37 aydır firari olan 16 IŞİD'li sanık ile takip edilmesine rağmen yakalanmamasından sorumlu kamu görevlilerinin olmadığı duruşmada, sanık sandalyeleri boş kaldı. Ara kararını açıklayan mahkeme avukatların taleplerinin büyük kısmını kabul etti. Ancak Gürcistan sınır kapısında yakalanıp Türkiye'ye iki kez iade edilen firari Nusret Yılmaz'ın neden tutuklanmadığına ilişkin bilgi verilmesi talebi kabul edilmedi. Bir dahaki duruşma 18 Nisan 2019 tarihine ertelendi.

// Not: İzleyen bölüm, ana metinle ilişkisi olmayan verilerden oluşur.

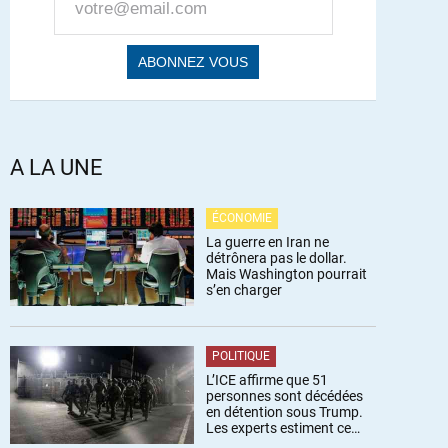
A LA UNE
ÉCONOMIE
La guerre en Iran ne
détrônera pas le dollar.
Mais Washington pourrait
s’en charger
POLITIQUE
L’ICE affirme que 51
personnes sont décédées
en détention sous Trump.
Les experts estiment ce
chiffre sous-estimé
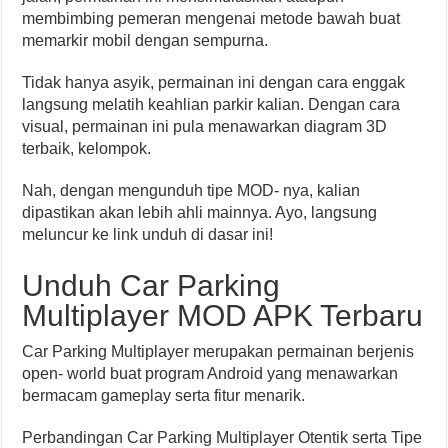
membimbing pemeran mengenai metode bawah buat
memarkir mobil dengan sempurna.
Tidak hanya asyik, permainan ini dengan cara enggak
langsung melatih keahlian parkir kalian. Dengan cara
visual, permainan ini pula menawarkan diagram 3D
terbaik, kelompok.
Nah, dengan mengunduh tipe MOD- nya, kalian
dipastikan akan lebih ahli mainnya. Ayo, langsung
meluncur ke link unduh di dasar ini!
Unduh Car Parking
Multiplayer MOD APK Terbaru
Car Parking Multiplayer merupakan permainan berjenis
open- world buat program Android yang menawarkan
bermacam gameplay serta fitur menarik.
Perbandingan Car Parking Multiplayer Otentik serta Tipe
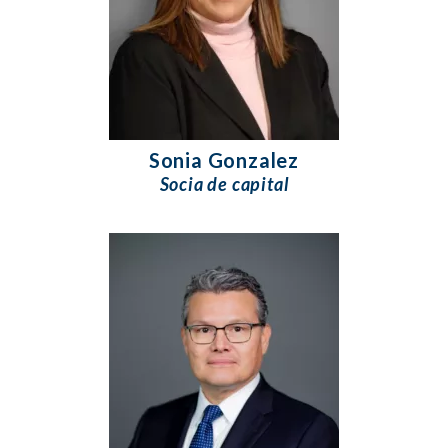
Sonia Gonzalez
Socia de capital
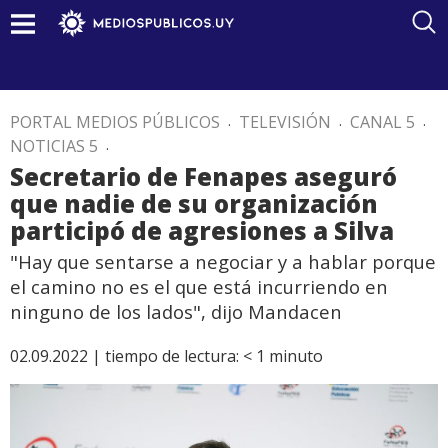
PORTAL MEDIOS PÚBLICOS
.
TELEVISIÓN
.
CANAL 5
.
NOTICIAS 5
.
Secretario de Fenapes aseguró
que nadie de su organización
participó de agresiones a Silva
"Hay que sentarse a negociar y a hablar porque
el camino no es el que está incurriendo en
ninguno de los lados", dijo Mandacen
02.09.2022 |
tiempo de lectura:
< 1
minuto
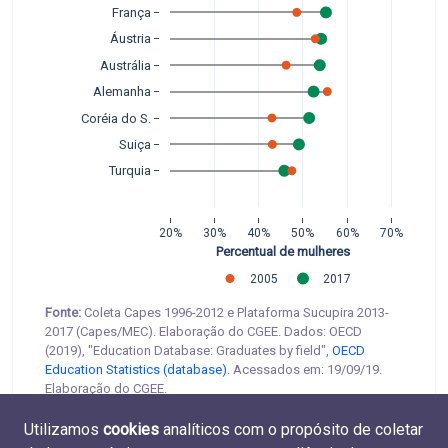
França
Áustria
Austrália
Alemanha
Coréia do S.
Suiça
Turquia
20%
30%
40%
50%
60%
70%
Percentual de mulheres
2005
2017
Fonte:
Coleta Capes 1996-2012 e Plataforma Sucupira 2013-
2017 (Capes/MEC). Elaboração do CGEE. Dados: OECD
(2019), "Education Database: Graduates by field",
OECD
Education Statistics (database)
. Acessados em: 19/09/19.
Elaboração do CGEE.
Utilizamos
cookies
analíticos com o propósito de coletar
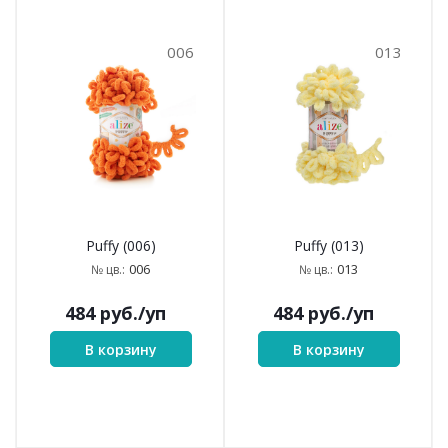
006
013
Puffy (006)
Puffy (013)
006
013
№ цв.:
№ цв.:
484
руб.
/уп
484
руб.
/уп
В корзину
В корзину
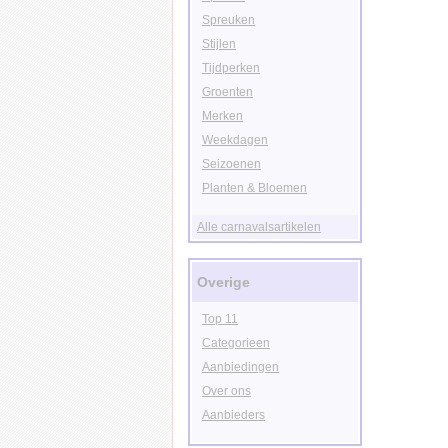
Spreuken
Stijlen
Tijdperken
Groenten
Merken
Weekdagen
Seizoenen
Planten & Bloemen
Alle carnavalsartikelen
Overige
Top 11
Categorieen
Aanbiedingen
Over ons
Aanbieders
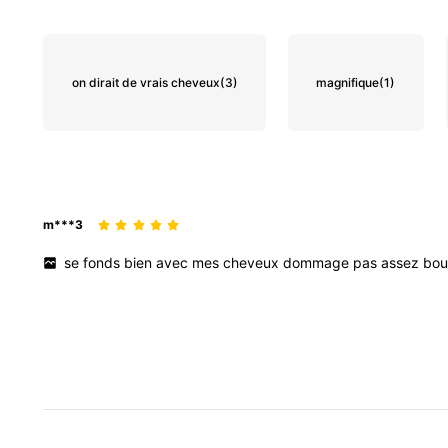
on dirait de vrais cheveux
(3)
magnifique
(1)
m***3
se
fonds
bien
avec
mes
cheveux
dommage
pas
assez
bou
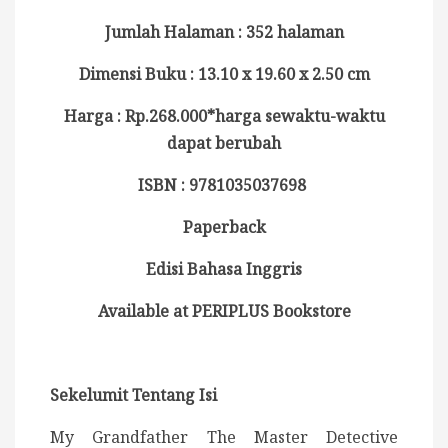
Jumlah Halaman : 352 halaman
Dimensi Buku : 13.10 x 19.60 x 2.50 cm
Harga : Rp.268.000*harga sewaktu-waktu
dapat berubah
ISBN : 9781035037698
Paperback
Edisi Bahasa Inggris
Available at PERIPLUS Bookstore
Sekelumit Tentang Isi
My Grandfather The Master Detective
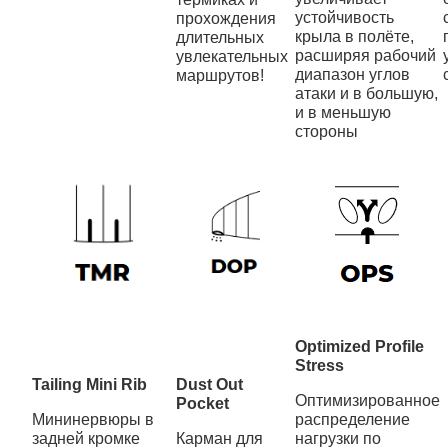
устойчивость
прохождения
крыла в полёте,
длительных
расширяя рабочий
увлекательных
диапазон углов
маршрутов!
атаки и в большую,
и в меньшую
стороны
Optimized Profile
Stress
Tailing Mini Rib
Dust Out
Оптимизированное
Pocket
Мининервюры в
распределение
задней кромке
Карман для
нагрузки по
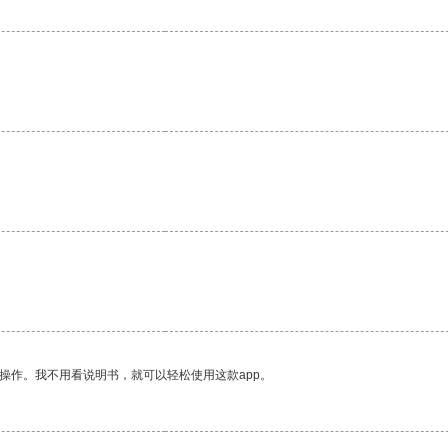
操作。我不用看说明书，就可以轻松使用这款app。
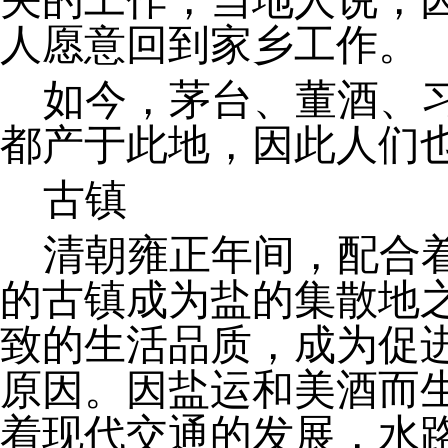
关的工作，当地人说，
人愿意回到家乡工作。
如今，茅台、董酒、
都产于此地，因此人们
古镇
清朝雍正年间，配合
的古镇成为盐的集散地
致的生活品质，成为促
原因。因盐运和美酒而
着现代交通的发展，水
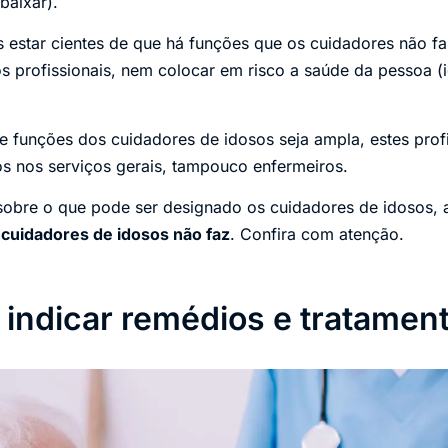
baixar).
 estar cientes de que há funções que os cuidadores não f
s profissionais, nem colocar em risco a saúde da pessoa (
 funções dos cuidadores de idosos seja ampla, estes prof
 nos serviços gerais, tampouco enfermeiros.
sobre o que pode ser designado os cuidadores de idosos, 
cuidadores de idosos não faz
. Confira com atenção.
 indicar remédios e tratamen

Avukat Sevinç Hocaoğulları, kısıtlılık kararları ile adaleti sağlamaya çalıştıklarını söyledi. Yalnızca usulen bir takım işlemlerin yerine getirildiğini belirten Hocaoğlulları, “103 insanın öldürüldüğü bir katliamda rekor cezaların değil, adaletin peşindeyiz. 10 Ekim siyasi bir katliam olduğu için hiçbir kamu görevlisi ve sorumlular yargılanmadı. Gaziantep Valiliğinin, kolluk güçlerinin sorumluluğu açık ve bunun üzerinden 3 yıl sonra Gaziantep Valisi İstanbul'a atanıyor. Yargılanması gerekirken terfi ediyor” dedi. Soruşturma aşamasında x ve y diye belirtilen kişilerin bulunması için mahkemenin bir çabaya girmediğini dile getiren Hocaoğulları, “Bu yargılama bu günümüzü ve yarınımızı ilgilendiriyor” dedi.

10 Ekim Barış ve Dayanışma Derneği adına konuşan Avukat Mehtap Sakinci Coşgun, “37 aydan sonra firari sanıkların en azından birini bu sanık sandalyelerinde görmek istiyoruz ve bu davaya müdahil olma hakkımızı yinelemek istiyoruz. Bu eğer Türkiye Cumhuriyetinin en büyük katliamı ise neden insanlığa karşı suç tanımlarının içine girmiyor? Duruşma nerede olursa olsun dava nereye götürülürse götürülsün biz takip edeceğiz. 16 firari sanığın bir tanesinin bile burada olmamasını devletin aczi olarak görüyoruz” dedi.

Katliamdan yaralı kurtulan Mustafa Çeker, polislerin miting alanında gerekli güvenlik önlemlerinin neden alınmadığını sordu. Çeker, “Mahkemenin bunları sorması gerekmez mi? Burada bir siyasi sorumluluk var. Yargılanmazsa kimsenin vicdani rahat etmeyecek. Devlet başka katilleri Suriye’den bulup getiriyor da IŞİD'lileri neden bulup getirmiyor? Ben bir canlı bombanın anne babasının 'çocuğumuzu yakalayın' çağrılarını biliyorum” dedi.

10 Ekim günü bir bacağını kaybeden Gökhan Yaralı, hayatını kaybedenlerin artık geri dönemeyeceğini belirterek, “Bundan sonrakilerin önüne geçin. İhbarları bildirmeyen ve yüzlerce insanın ölümüne sebep olanlar suçsuz mu yani? Beni hastaneye avukatlar götürdü ve bir iki dakikayla kurtuldum. O alana ambulanslar erken gelseydi birçok kişi kurtulacaktı. İhmali olan herkes burada yargılansa, böyle katliamları gerçekleştirmeye kimsenin cesareti olmayacak” dedi.

Bir sonraki duruşma 18 Nisan 2019 tarihinde görülecek.